*** DATA FOR PROCESSING ***

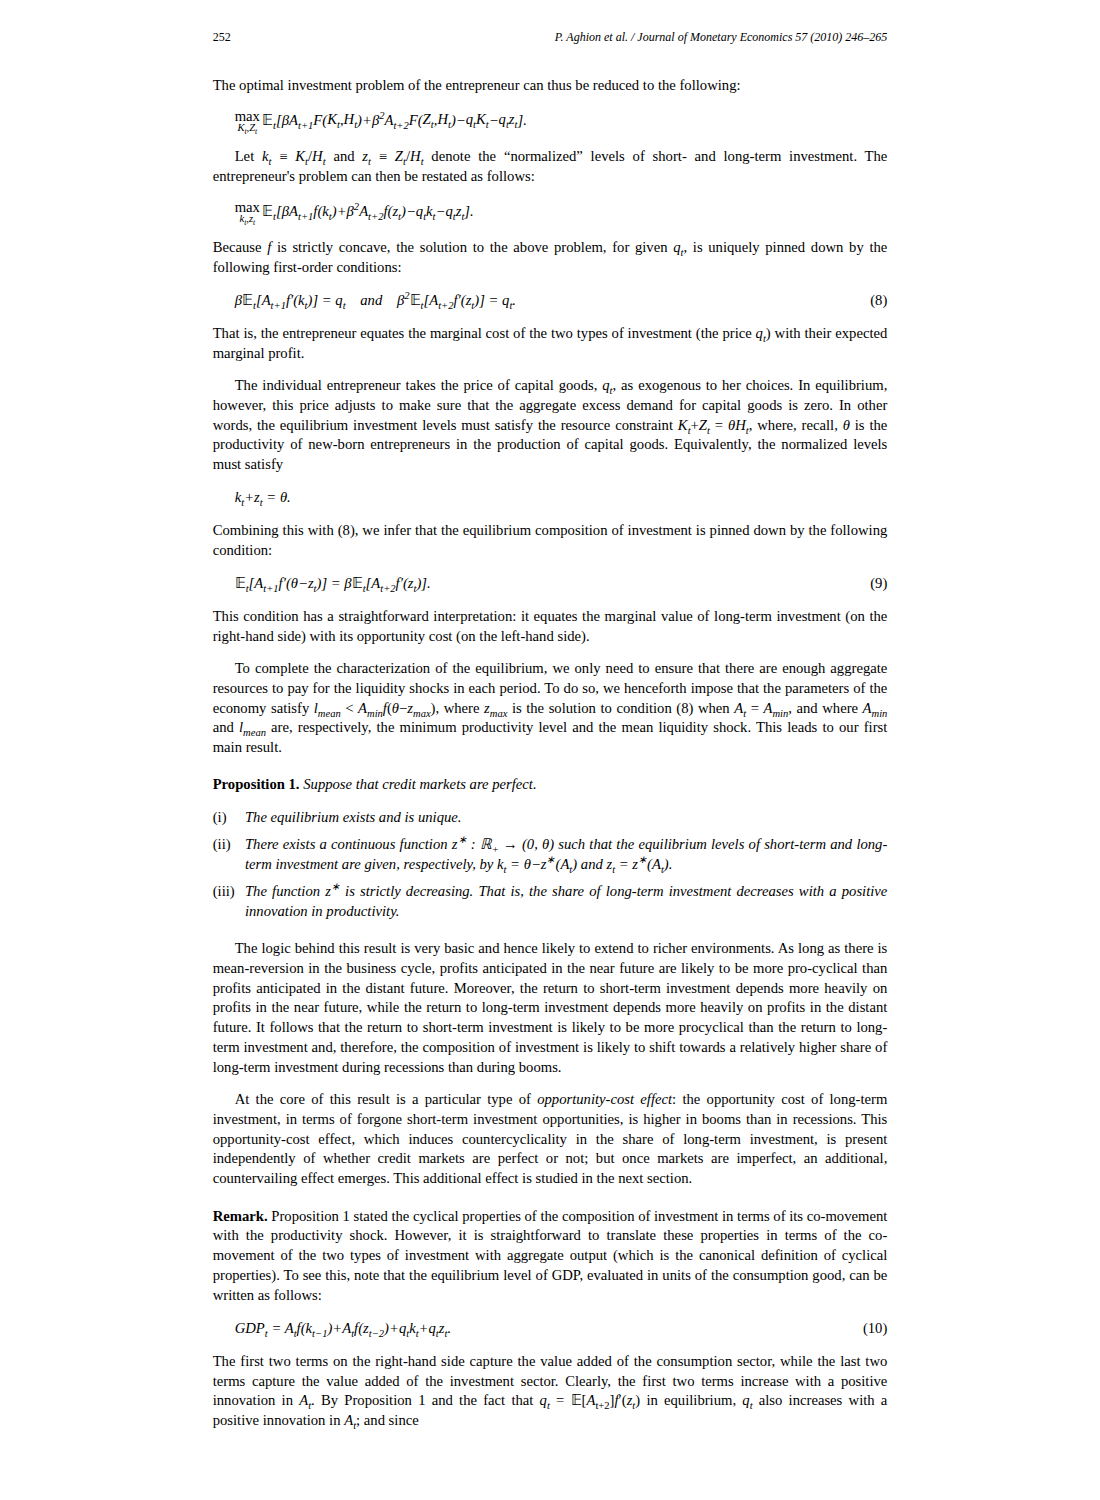252 P. Aghion et al. / Journal of Monetary Economics 57 (2010) 246–265
The optimal investment problem of the entrepreneur can thus be reduced to the following:
max Kt,Zt 𝔼t[βAt+1F(Kt,Ht)+β2At+2F(Zt,Ht)−qtKt−qtzt].
Let kt ≡ Kt/Ht and zt ≡ Zt/Ht denote the “normalized” levels of short- and long-term investment. The entrepreneur's problem can then be restated as follows:
max kt,zt 𝔼t[βAt+1f(kt)+β2At+2f(zt)−qtkt−qtzt].
Because f is strictly concave, the solution to the above problem, for given qt, is uniquely pinned down by the following first-order conditions:
β𝔼t[At+1f′(kt)] = qt and β2𝔼t[At+2f′(zt)] = qt. (8)
That is, the entrepreneur equates the marginal cost of the two types of investment (the price qt) with their expected marginal profit.
The individual entrepreneur takes the price of capital goods, qt, as exogenous to her choices. In equilibrium, however, this price adjusts to make sure that the aggregate excess demand for capital goods is zero. In other words, the equilibrium investment levels must satisfy the resource constraint Kt+Zt = θHt, where, recall, θ is the productivity of new-born entrepreneurs in the production of capital goods. Equivalently, the normalized levels must satisfy
kt+zt = θ.
Combining this with (8), we infer that the equilibrium composition of investment is pinned down by the following condition:
𝔼t[At+1f′(θ−zt)] = β𝔼t[At+2f′(zt)]. (9)
This condition has a straightforward interpretation: it equates the marginal value of long-term investment (on the right-hand side) with its opportunity cost (on the left-hand side).
To complete the characterization of the equilibrium, we only need to ensure that there are enough aggregate resources to pay for the liquidity shocks in each period. To do so, we henceforth impose that the parameters of the economy satisfy lmean < Aminf(θ−zmax), where zmax is the solution to condition (8) when At = Amin, and where Amin and lmean are, respectively, the minimum productivity level and the mean liquidity shock. This leads to our first main result.
Proposition 1. Suppose that credit markets are perfect.
The equilibrium exists and is unique.
There exists a continuous function z∗ : ℝ+ → (0, θ) such that the equilibrium levels of short-term and long-term investment are given, respectively, by kt = θ−z∗(At) and zt = z∗(At).
The function z∗ is strictly decreasing. That is, the share of long-term investment decreases with a positive innovation in productivity.
The logic behind this result is very basic and hence likely to extend to richer environments. As long as there is mean-reversion in the business cycle, profits anticipated in the near future are likely to be more pro-cyclical than profits anticipated in the distant future. Moreover, the return to short-term investment depends more heavily on profits in the near future, while the return to long-term investment depends more heavily on profits in the distant future. It follows that the return to short-term investment is likely to be more procyclical than the return to long-term investment and, therefore, the composition of investment is likely to shift towards a relatively higher share of long-term investment during recessions than during booms.
At the core of this result is a particular type of opportunity-cost effect: the opportunity cost of long-term investment, in terms of forgone short-term investment opportunities, is higher in booms than in recessions. This opportunity-cost effect, which induces countercyclicality in the share of long-term investment, is present independently of whether credit markets are perfect or not; but once markets are imperfect, an additional, countervailing effect emerges. This additional effect is studied in the next section.
Remark. Proposition 1 stated the cyclical properties of the composition of investment in terms of its co-movement with the productivity shock. However, it is straightforward to translate these properties in terms of the co-movement of the two types of investment with aggregate output (which is the canonical definition of cyclical properties). To see this, note that the equilibrium level of GDP, evaluated in units of the consumption good, can be written as follows:
GDPt = Atf(kt−1)+Atf(zt−2)+qtkt+qtzt. (10)
The first two terms on the right-hand side capture the value added of the consumption sector, while the last two terms capture the value added of the investment sector. Clearly, the first two terms increase with a positive innovation in At. By Proposition 1 and the fact that qt = 𝔼[At+2]f′(zt) in equilibrium, qt also increases with a positive innovation in At; and since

***

ACTIVITY -> A faithful copy of all the lines above is needed, with the pictures omitted.

RESULT FOR THIS TASK ->
252 P. Aghion et al. / Journal of Monetary Economics 57 (2010) 246–265
The optimal investment problem of the entrepreneur can thus be reduced to the following:
max Kt,Zt 𝔼t[βAt+1F(Kt,Ht)+β2At+2F(Zt,Ht)−qtKt−qtzt].
Let kt ≡ Kt/Ht and zt ≡ Zt/Ht denote the “normalized” levels of short- and long-term investment. The entrepreneur's problem can then be restated as follows:
max kt,zt 𝔼t[βAt+1f(kt)+β2At+2f(zt)−qtkt−qtzt].
Because f is strictly concave, the solution to the above problem, for given qt, is uniquely pinned down by the following first-order conditions:
β𝔼t[At+1f′(kt)] = qt and β2𝔼t[At+2f′(zt)] = qt. (8)
That is, the entrepreneur equates the marginal cost of the two types of investment (the price qt) with their expected marginal profit.
The individual entrepreneur takes the price of capital goods, qt, as exogenous to her choices. In equilibrium, however, this price adjusts to make sure that the aggregate excess demand for capital goods is zero. In other words, the equilibrium investment levels must satisfy the resource constraint Kt+Zt = θHt, where, recall, θ is the productivity of new-born entrepreneurs in the production of capital goods. Equivalently, the normalized levels must satisfy
kt+zt = θ.
Combining this with (8), we infer that the equilibrium composition of investment is pinned down by the following condition:
𝔼t[At+1f′(θ−zt)] = β𝔼t[At+2f′(zt)]. (9)
This condition has a straightforward interpretation: it equates the marginal value of long-term investment (on the right-hand side) with its opportunity cost (on the left-hand side).
To complete the characterization of the equilibrium, we only need to ensure that there are enough aggregate resources to pay for the liquidity shocks in each period. To do so, we henceforth impose that the parameters of the economy satisfy lmean < Aminf(θ−zmax), where zmax is the solution to condition (8) when At = Amin, and where Amin and lmean are, respectively, the minimum productivity level and the mean liquidity shock. This leads to our first main result.
Proposition 1. Suppose that credit markets are perfect.
The equilibrium exists and is unique.
There exists a continuous function z∗ : ℝ+ → (0, θ) such that the equilibrium levels of short-term and long-term investment are given, respectively, by kt = θ−z∗(At) and zt = z∗(At).
The function z∗ is strictly decreasing. That is, the share of long-term investment decreases with a positive innovation in productivity.
The logic behind this result is very basic and hence likely to extend to richer environments. As long as there is mean-reversion in the business cycle, profits anticipated in the near future are likely to be more pro-cyclical than profits anticipated in the distant future. Moreover, the return to short-term investment depends more heavily on profits in the near future, while the return to long-term investment depends more heavily on profits in the distant future. It follows that the return to short-term investment is likely to be more procyclical than the return to long-term investment and, therefore, the composition of investment is likely to shift towards a relatively higher share of long-term investment during recessions than during booms.
At the core of this result is a particular type of opportunity-cost effect: the opportunity cost of long-term investment, in terms of forgone short-term investment opportunities, is higher in booms than in recessions. This opportunity-cost effect, which induces countercyclicality in the share of long-term investment, is present independently of whether credit markets are perfect or not; but once markets are imperfect, an additional, countervailing effect emerges. This additional effect is studied in the next section.
Remark. Proposition 1 stated the cyclical properties of the composition of investment in terms of its co-movement with the productivity shock. However, it is straightforward to translate these properties in terms of the co-movement of the two types of investment with aggregate output (which is the canonical definition of cyclical properties). To see this, note that the equilibrium level of GDP, evaluated in units of the consumption good, can be written as follows:
GDPt = Atf(kt−1)+Atf(zt−2)+qtkt+qtzt. (10)
The first two terms on the right-hand side capture the value added of the consumption sector, while the last two terms capture the value added of the investment sector. Clearly, the first two terms increase with a positive innovation in At. By Proposition 1 and the fact that qt = 𝔼[At+2]f′(zt) in equilibrium, qt also increases with a positive innovation in At; and since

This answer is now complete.